A Annecy, le court-métrage est roi et la compétition révèle toujours quelques pépites comme Logorama de François Alaux, Ludovic Houplain et Hervé de Crécy, oscar du court-métrage en février 2010, soulignant l’omniprésence des marques commerciales dans notre quotidien ; ou Zhila-Bila Mukha d’Alena Oyatyeva pour son graphisme « mouillé » où évoluent des mouches anodines. Si la durée des courts (entre 3 et 30 minutes) ne permet pas forcément de longs développement et privilégient l’humour et le rythme, certains artistes abordent cependant des thèmes plus difficiles comme Sinna Mann d’Anita Killi sur les violences familiales ou Sarah Van Den Boom avec La femme squelette, belle évocation du désarroi d’une jeune mère de famille. Le Cristal du court-métrage a été très justement décerné à The Lost Thing d’Andrew Ruhemann et Shaun Tan, un 15 minutes à la fois très poétique et très grave où se pose la question d’une société future aseptisée où l’inutile, le beau, l’étrange ne semblent plus avoir leur place, si ce n’est dans le coeur d’un enfant.
Côté longs métrages, le festival a été inauguré par L’Illusionnniste de Sylvain Chomet, et suivi de plusieurs avant-premières hors compétition, comme le très impertinent Moi, moche et méchant de Pierre Coffin et Chris Renaud ou le très décevant Shrek 4 (une banale compilation des meilleurs passages de trois autres). En venant le présenter personnellement au public d’Annecy, l’un des responsables de Dreamworks, a bien rappelé l’héritage d’Emile Cohl mais en évoquant les grands noms de l’animation de ces 50 dernières années, il n’a cité que des Américains. Quel dommage qu’il ne connaisse pas encore Myazaki, Rintaro, Michel Ocelot, Ari Folman ou de l’école tchèque d’animation…
La sélection des longs métrages d’animation était moins enthousiasmante et moins riche que celle des courts. Parmi les meilleurs, le très beau Kérity ou la maison des contes de Dominique Monfrédy est reparti avec une mention spéciale mais Allez, raconte de Jean-Christophe Roger et Summer Wars de Mamoru Hosoda méritaient largement un prix. C’est Wes Anderson qui l’a reçu pour Fantastic Mister Fox, Cristal 2010 du meilleur film d’animation et le prix du public. Certes, un beau graphisme et un vrai travail d’animation mais un scénario banal qui mise tout sur l’anthropomorphisme sans grande originalité.

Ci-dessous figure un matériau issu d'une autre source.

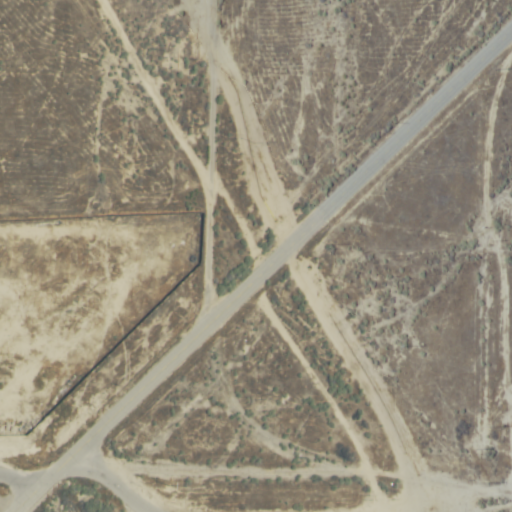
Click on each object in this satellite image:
road: (262, 269)
road: (21, 477)
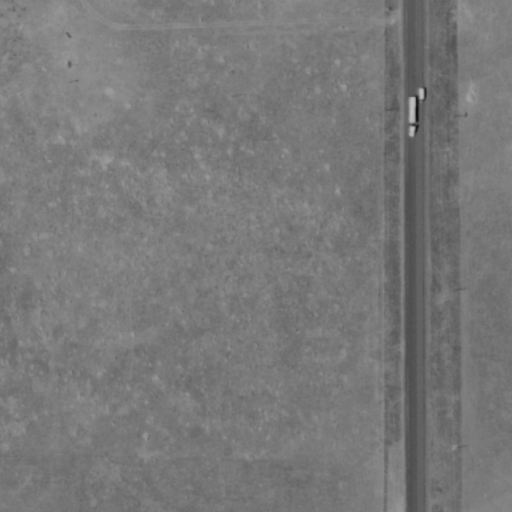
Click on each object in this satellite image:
road: (426, 256)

Grâce à une rétrospective reprenant chaque soir les courts-métrages les plus représentatifs de leur décennie, on a pu se rendre compte de l’évolution non seulement de ce type de cinéma mais aussi des tendances d’une société à travers le regard de ses artistes. Ainsi, des années 1960 aux années 1990, on est surpris de constater à quel point les courts reflètent l’angoisse d’un monde en pleine mutation. Mais la maitrise du trait et la personnalité du beau dessin s’adaptent à tous les moyens techniques et le véritable talent les transcende toujours.